For instance, to find the probability that a shoe weighs more than 13 ounces, we first calculated the z-score as 2. Then, by using the z-table, we found that the probability of a z-score less than 2 is 0.9772. Since we want the opposite (greater than 13 ounces), we take the complement:\[ P(Z > 2) = 1 - P(Z < 2) = 1 - 0.9772 = 0.0228 \]Thus, the probability that a shoe weighs more than 13 ounces is 0.0228, or 2.28%. These calculations are pivotal in determining how often certain events will likely happen based on your dataset's characteristics.

Mean, in statistics, represents the average of a dataset.

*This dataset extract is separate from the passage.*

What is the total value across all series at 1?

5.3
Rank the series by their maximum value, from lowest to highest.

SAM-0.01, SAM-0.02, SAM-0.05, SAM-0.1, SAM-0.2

By adjusting the mean, we essentially shift the entire dataset to the left or right on the number line without altering the spread. In the exercise, to ensure 99.9% of shoes weigh less than 13 ounces with a standard deviation remaining at 0.5 ounces, we calculated the required mean weight.
By utilizing the z-score of 3.090 for 99.9%, we solve:
\[ 3.090 = \frac{13 - \mu}{0.5} \]
This yields:\[ \mu = 13 - 1.545 = 11.455 \]
Thus, for the company to claim that most shoes meet the weight requirement with the original variability, the mean weight should be 11.455 ounces. Adjusting the mean ensures that the central tendency of the shoe weights aligns with desired specifications without changing the distribution's standard deviation.